Change every "collectors" in the records to "collected by" and leave all other text as it is.

## BEGIN INPUT

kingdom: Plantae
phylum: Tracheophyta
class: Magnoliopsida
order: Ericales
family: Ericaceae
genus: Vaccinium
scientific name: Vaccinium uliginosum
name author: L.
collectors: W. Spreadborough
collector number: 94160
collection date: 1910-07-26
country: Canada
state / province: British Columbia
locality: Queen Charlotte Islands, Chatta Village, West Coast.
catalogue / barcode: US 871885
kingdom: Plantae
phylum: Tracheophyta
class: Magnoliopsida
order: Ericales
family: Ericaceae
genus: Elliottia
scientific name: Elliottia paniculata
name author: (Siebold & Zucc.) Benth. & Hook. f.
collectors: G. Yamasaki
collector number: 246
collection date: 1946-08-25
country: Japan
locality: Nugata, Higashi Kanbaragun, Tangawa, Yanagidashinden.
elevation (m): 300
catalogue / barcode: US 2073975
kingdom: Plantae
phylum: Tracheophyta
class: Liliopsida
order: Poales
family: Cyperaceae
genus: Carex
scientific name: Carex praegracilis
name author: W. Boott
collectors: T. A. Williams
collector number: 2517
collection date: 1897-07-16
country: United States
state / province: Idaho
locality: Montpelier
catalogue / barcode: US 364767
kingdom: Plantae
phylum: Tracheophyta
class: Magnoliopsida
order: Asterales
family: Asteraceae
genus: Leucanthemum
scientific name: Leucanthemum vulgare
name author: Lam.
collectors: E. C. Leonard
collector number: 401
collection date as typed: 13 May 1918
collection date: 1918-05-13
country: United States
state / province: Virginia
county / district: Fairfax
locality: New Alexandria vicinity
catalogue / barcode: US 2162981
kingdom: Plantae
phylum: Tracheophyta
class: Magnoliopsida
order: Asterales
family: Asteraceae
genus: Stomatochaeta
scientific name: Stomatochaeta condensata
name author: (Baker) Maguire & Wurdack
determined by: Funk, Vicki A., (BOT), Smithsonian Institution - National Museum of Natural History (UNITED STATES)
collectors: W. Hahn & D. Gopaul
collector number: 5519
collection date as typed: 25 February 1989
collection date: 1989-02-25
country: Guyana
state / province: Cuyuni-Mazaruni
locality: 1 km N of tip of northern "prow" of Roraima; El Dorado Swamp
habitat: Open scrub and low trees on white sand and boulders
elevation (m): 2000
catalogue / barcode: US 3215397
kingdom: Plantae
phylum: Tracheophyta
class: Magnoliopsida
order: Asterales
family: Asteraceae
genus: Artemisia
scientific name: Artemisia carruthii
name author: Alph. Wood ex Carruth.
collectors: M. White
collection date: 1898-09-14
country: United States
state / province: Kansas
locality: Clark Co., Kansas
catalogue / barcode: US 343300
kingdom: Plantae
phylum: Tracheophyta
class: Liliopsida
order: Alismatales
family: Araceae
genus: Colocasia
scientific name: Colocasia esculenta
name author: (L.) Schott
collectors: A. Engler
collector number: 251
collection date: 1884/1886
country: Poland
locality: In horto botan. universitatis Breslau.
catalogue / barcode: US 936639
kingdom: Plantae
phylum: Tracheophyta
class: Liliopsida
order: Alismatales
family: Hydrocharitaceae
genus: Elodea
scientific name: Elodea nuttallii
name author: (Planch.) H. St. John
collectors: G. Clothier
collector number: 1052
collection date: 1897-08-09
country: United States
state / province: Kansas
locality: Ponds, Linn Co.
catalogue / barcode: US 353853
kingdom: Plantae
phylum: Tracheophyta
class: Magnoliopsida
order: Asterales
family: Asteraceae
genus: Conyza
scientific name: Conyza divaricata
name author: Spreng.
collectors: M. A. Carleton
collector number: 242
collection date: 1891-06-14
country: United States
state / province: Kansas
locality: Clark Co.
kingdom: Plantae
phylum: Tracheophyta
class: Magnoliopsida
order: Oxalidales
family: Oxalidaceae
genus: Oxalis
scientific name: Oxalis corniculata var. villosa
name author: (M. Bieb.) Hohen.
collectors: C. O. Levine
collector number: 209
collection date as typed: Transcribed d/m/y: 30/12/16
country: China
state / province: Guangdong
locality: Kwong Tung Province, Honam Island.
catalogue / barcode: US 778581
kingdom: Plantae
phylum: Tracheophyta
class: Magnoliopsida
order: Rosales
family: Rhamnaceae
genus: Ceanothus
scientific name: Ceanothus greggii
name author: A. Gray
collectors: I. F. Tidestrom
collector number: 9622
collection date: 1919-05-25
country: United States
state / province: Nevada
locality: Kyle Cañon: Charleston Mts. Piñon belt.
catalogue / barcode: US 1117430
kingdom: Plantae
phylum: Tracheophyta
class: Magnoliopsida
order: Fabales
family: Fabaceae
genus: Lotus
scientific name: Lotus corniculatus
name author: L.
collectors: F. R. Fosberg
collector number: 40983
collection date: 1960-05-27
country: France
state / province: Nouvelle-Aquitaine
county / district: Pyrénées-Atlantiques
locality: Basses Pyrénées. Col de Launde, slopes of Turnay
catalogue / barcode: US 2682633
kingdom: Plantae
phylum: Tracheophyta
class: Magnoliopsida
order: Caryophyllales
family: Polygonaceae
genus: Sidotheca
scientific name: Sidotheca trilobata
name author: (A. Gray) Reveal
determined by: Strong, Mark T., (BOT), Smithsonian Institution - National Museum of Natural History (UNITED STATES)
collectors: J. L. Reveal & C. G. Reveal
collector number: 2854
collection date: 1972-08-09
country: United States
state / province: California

## END INPUT

• **SOLUTION TO THE EXERCISE**
kingdom: Plantae
phylum: Tracheophyta
class: Magnoliopsida
order: Ericales
family: Ericaceae
genus: Vaccinium
scientific name: Vaccinium uliginosum
name author: L.
collected by: W. Spreadborough
collector number: 94160
collection date: 1910-07-26
country: Canada
state / province: British Columbia
locality: Queen Charlotte Islands, Chatta Village, West Coast.
catalogue / barcode: US 871885
kingdom: Plantae
phylum: Tracheophyta
class: Magnoliopsida
order: Ericales
family: Ericaceae
genus: Elliottia
scientific name: Elliottia paniculata
name author: (Siebold & Zucc.) Benth. & Hook. f.
collected by: G. Yamasaki
collector number: 246
collection date: 1946-08-25
country: Japan
locality: Nugata, Higashi Kanbaragun, Tangawa, Yanagidashinden.
elevation (m): 300
catalogue / barcode: US 2073975
kingdom: Plantae
phylum: Tracheophyta
class: Liliopsida
order: Poales
family: Cyperaceae
genus: Carex
scientific name: Carex praegracilis
name author: W. Boott
collected by: T. A. Williams
collector number: 2517
collection date: 1897-07-16
country: United States
state / province: Idaho
locality: Montpelier
catalogue / barcode: US 364767
kingdom: Plantae
phylum: Tracheophyta
class: Magnoliopsida
order: Asterales
family: Asteraceae
genus: Leucanthemum
scientific name: Leucanthemum vulgare
name author: Lam.
collected by: E. C. Leonard
collector number: 401
collection date as typed: 13 May 1918
collection date: 1918-05-13
country: United States
state / province: Virginia
county / district: Fairfax
locality: New Alexandria vicinity
catalogue / barcode: US 2162981
kingdom: Plantae
phylum: Tracheophyta
class: Magnoliopsida
order: Asterales
family: Asteraceae
genus: Stomatochaeta
scientific name: Stomatochaeta condensata
name author: (Baker) Maguire & Wurdack
determined by: Funk, Vicki A., (BOT), Smithsonian Institution - National Museum of Natural History (UNITED STATES)
collected by: W. Hahn & D. Gopaul
collector number: 5519
collection date as typed: 25 February 1989
collection date: 1989-02-25
country: Guyana
state / province: Cuyuni-Mazaruni
locality: 1 km N of tip of northern "prow" of Roraima; El Dorado Swamp
habitat: Open scrub and low trees on white sand and boulders
elevation (m): 2000
catalogue / barcode: US 3215397
kingdom: Plantae
phylum: Tracheophyta
class: Magnoliopsida
order: Asterales
family: Asteraceae
genus: Artemisia
scientific name: Artemisia carruthii
name author: Alph. Wood ex Carruth.
collected by: M. White
collection date: 1898-09-14
country: United States
state / province: Kansas
locality: Clark Co., Kansas
catalogue / barcode: US 343300
kingdom: Plantae
phylum: Tracheophyta
class: Liliopsida
order: Alismatales
family: Araceae
genus: Colocasia
scientific name: Colocasia esculenta
name author: (L.) Schott
collected by: A. Engler
collector number: 251
collection date: 1884/1886
country: Poland
locality: In horto botan. universitatis Breslau.
catalogue / barcode: US 936639
kingdom: Plantae
phylum: Tracheophyta
class: Liliopsida
order: Alismatales
family: Hydrocharitaceae
genus: Elodea
scientific name: Elodea nuttallii
name author: (Planch.) H. St. John
collected by: G. Clothier
collector number: 1052
collection date: 1897-08-09
country: United States
state / province: Kansas
locality: Ponds, Linn Co.
catalogue / barcode: US 353853
kingdom: Plantae
phylum: Tracheophyta
class: Magnoliopsida
order: Asterales
family: Asteraceae
genus: Conyza
scientific name: Conyza divaricata
name author: Spreng.
collected by: M. A. Carleton
collector number: 242
collection date: 1891-06-14
country: United States
state / province: Kansas
locality: Clark Co.
kingdom: Plantae
phylum: Tracheophyta
class: Magnoliopsida
order: Oxalidales
family: Oxalidaceae
genus: Oxalis
scientific name: Oxalis corniculata var. villosa
name author: (M. Bieb.) Hohen.
collected by: C. O. Levine
collector number: 209
collection date as typed: Transcribed d/m/y: 30/12/16
country: China
state / province: Guangdong
locality: Kwong Tung Province, Honam Island.
catalogue / barcode: US 778581
kingdom: Plantae
phylum: Tracheophyta
class: Magnoliopsida
order: Rosales
family: Rhamnaceae
genus: Ceanothus
scientific name: Ceanothus greggii
name author: A. Gray
collected by: I. F. Tidestrom
collector number: 9622
collection date: 1919-05-25
country: United States
state / province: Nevada
locality: Kyle Cañon: Charleston Mts. Piñon belt.
catalogue / barcode: US 1117430
kingdom: Plantae
phylum: Tracheophyta
class: Magnoliopsida
order: Fabales
family: Fabaceae
genus: Lotus
scientific name: Lotus corniculatus
name author: L.
collected by: F. R. Fosberg
collector number: 40983
collection date: 1960-05-27
country: France
state / province: Nouvelle-Aquitaine
county / district: Pyrénées-Atlantiques
locality: Basses Pyrénées. Col de Launde, slopes of Turnay
catalogue / barcode: US 2682633
kingdom: Plantae
phylum: Tracheophyta
class: Magnoliopsida
order: Caryophyllales
family: Polygonaceae
genus: Sidotheca
scientific name: Sidotheca trilobata
name author: (A. Gray) Reveal
determined by: Strong, Mark T., (BOT), Smithsonian Institution - National Museum of Natural History (UNITED STATES)
collected by: J. L. Reveal & C. G. Reveal
collector number: 2854
collection date: 1972-08-09
country: United States
state / province: California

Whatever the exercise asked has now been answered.